▸ Passage shown
━━━━━━━━━━━━━━━━━━━━

Saturnalia Practices of Nova Romans

Saturnalia falls at the time when non-Romans are celebrating Christmas, Hanukkah, Solstice and/or Kwanzaa. In Nova Roma, individual Citizens have chosen different approaches to the challenge of celebrating in the spirit of Rome without cutting themselves off from the culture in which they live.

This page is a compilation of Saturnalia celebrations reported by Nova Romans:

First, a little history
Flavia Claudia Juliana: Saturnalia festivities began with ritual and sacrifices in the Temple of Saturn. The statue of the god was hollow and filled with olive oil, as a symbol of his agricultural functions. His feet were bound with woolen strips, that were unbound at Saturnalia.

After the rituals, the Senators (who had to be present) dismissed the crowd with the cry of "Io, Saturnalia!", a sign for the happy festivities of family parties and other private gatherings to begin. The traditional gifts were wax tapers and little dolls, although gifts of silver later became traditional.

The custom of the Lord of Misrule was appropriated and survived through to English Christmas traditions.

Roman decorations and celebrations Secunda Floria Zonara: Many of the decorations involved greenery - swathes, garlands, wreaths, etc - being hung over doorways and windows, and ornamenting stairs. Ornaments in the trees included sun symbols, stars, and faces of the God Janus. Trees were not brought indoors (the Germans started that tradition), but decorated where they grew.

Food was also a primary decoration - gilded cakes in a variety of shapes were quite popular, and children and birds vied for the privilege of denuding the trees of their treats. The commonest shapes were fertility symbols, suns and moons and stars, baby shapes, and herd animal shapes (although, to be honest, it's hard to tell if some of those ancient cookie cutters are supposed to be goats or deer). I would imagine coins were also a popular decoration/gift.

People were just as likely to be ornamented as the trees. Wearing greenery and jewelry of a sacred nature was apparently common, based on descriptions, drawings, and the like from the era. Although the emphasis was on Saturn, Sol Invictus got a fair share of the revelry as well.

Gold, because the sun is yellow, is always a sure choice for a good Saturnalia decoration. For modern Saturnalia, those golden glass ball ornaments are ideal, as are gold sun faces, gold stars, and gilded anythings. Gilding nuts and pine cones and nestling them among the swags and wreaths of greenery would be a lovely way of acknowledging the ancient roots of this ceremony.

Indoor trees are not ancient Roman, but if you have plants growing indoors, decorating them would certainly be in the spirit of the holidays. If you just have to have the now-traditional indoor tree, try decorating it in gold ornaments with a solar theme. Swathe it in bright red or purple ribbons (2 colors quite in favor with the Romans, and looks great with the gold ornaments). Top the tree with a sun, rather than a star, for after all, this is a solar celebration.

The biggest part of Saturnalia was attitude more than decoration. Feasting, drunkenness, merrymaking, hopefully the conception of more children (or at least enjoying those activities which led to conception!), pranks, gift giving, role reversals (not true ones, only symbolic ones - slaves weren't really free to make a freedman's decisions and anything they did or decreed would reverse at the end of Saturnalia, children weren't really adults and could not enter into any binding contracts or make business deals, etc.) and so forth.

━━━━━━━━━━━━━━━━━━━━

▸ Information provided
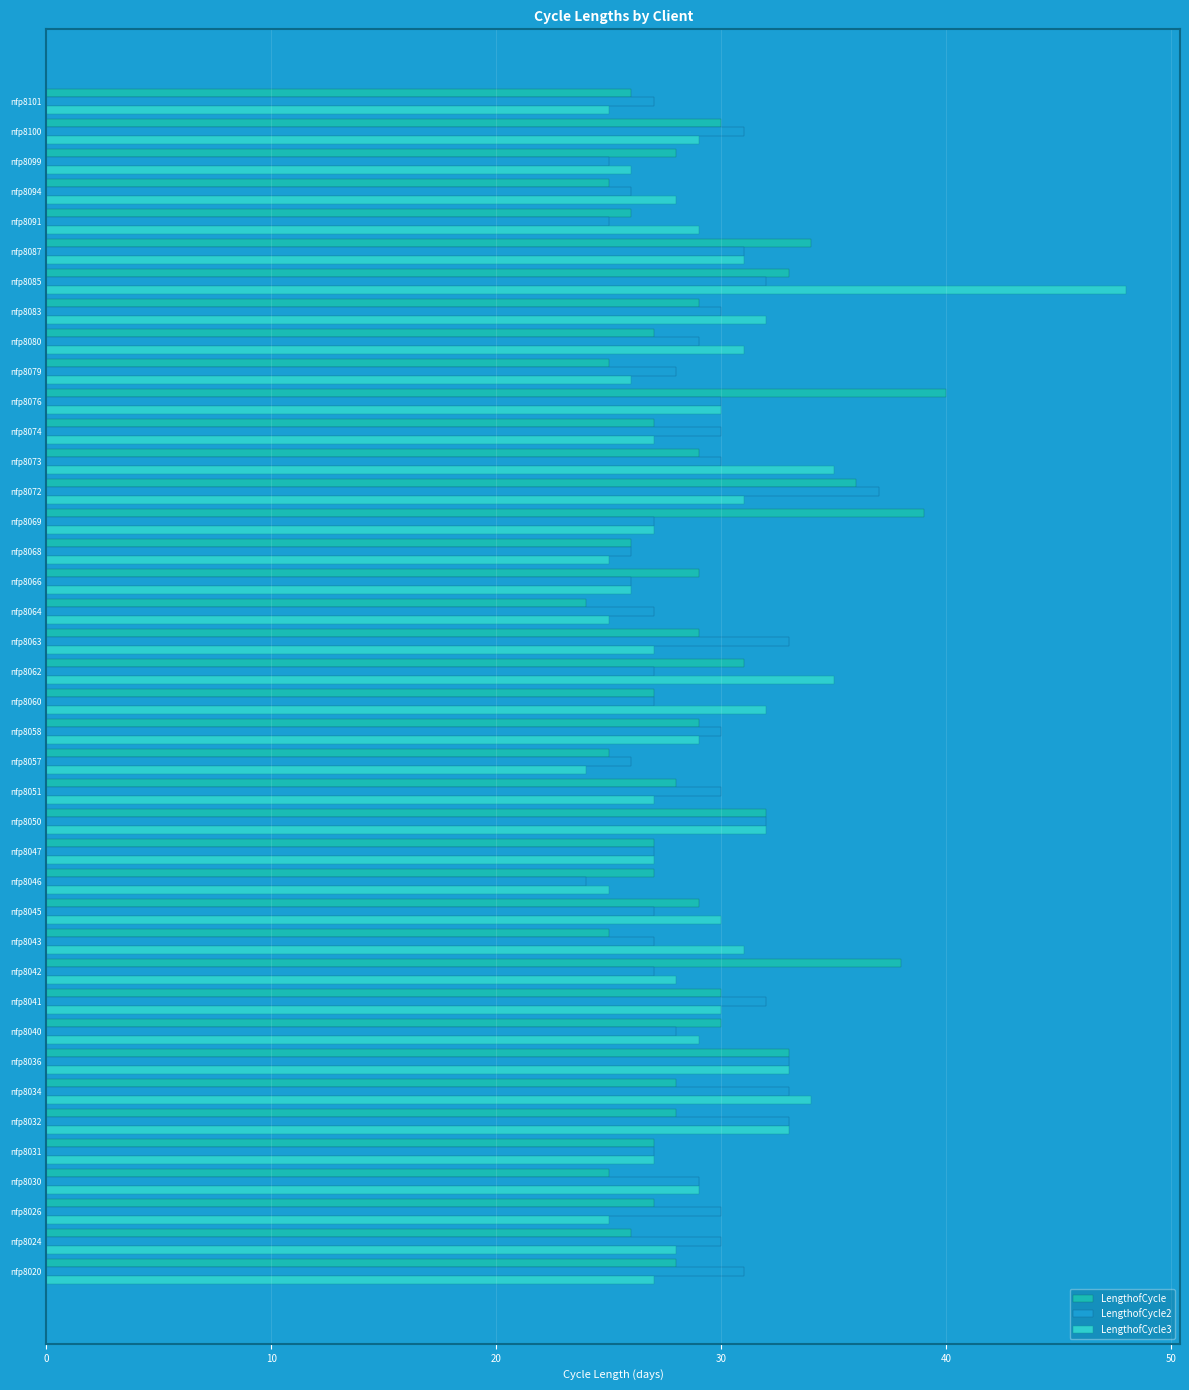

How many series are shown in this chart?

3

━━━━━━━━━━━━━━━━━━━━

▸ Activities
a) Revise the Saturnalia page starting with "Food was also" and going on through "revelry as well.", putting "biscuits" in place of "cakes".
b) Turn the paragraph of the Saturnalia page that opens "Indoor trees are not ancient Roman" into a short bulleted list that keeps its main facts.
c) According to the Saturnalia page, what were the traditional gifts?
Answer from the Saturnalia page alone.

▸ Answers to the exercises
a)
Food was also a primary decoration - gilded biscuits in a variety of shapes were quite popular, and children and birds vied for the privilege of denuding the trees of their treats. The commonest shapes were fertility symbols, suns and moons and stars, baby shapes, and herd animal shapes (although, to be honest, it's hard to tell if some of those ancient cookie cutters are supposed to be goats or deer). I would imagine coins were also a popular decoration/gift.

People were just as likely to be ornamented as the trees. Wearing greenery and jewelry of a sacred nature was apparently common, based on descriptions, drawings, and the like from the era. Although the emphasis was on Saturn, Sol Invictus got a fair share of the revelry as well.

b)
- Indoor trees are not ancient Roman, but decorating plants that grow indoors fits the spirit of the holidays.
- An indoor tree can be decorated with gold ornaments on a solar theme.
- It can be wrapped in bright red or purple ribbons, two colors the Romans favored that look good with gold.
- The tree should be topped with a sun rather than a star, since this is a solar celebration.

c) Wax tapers and little dolls, though gifts of silver later became traditional.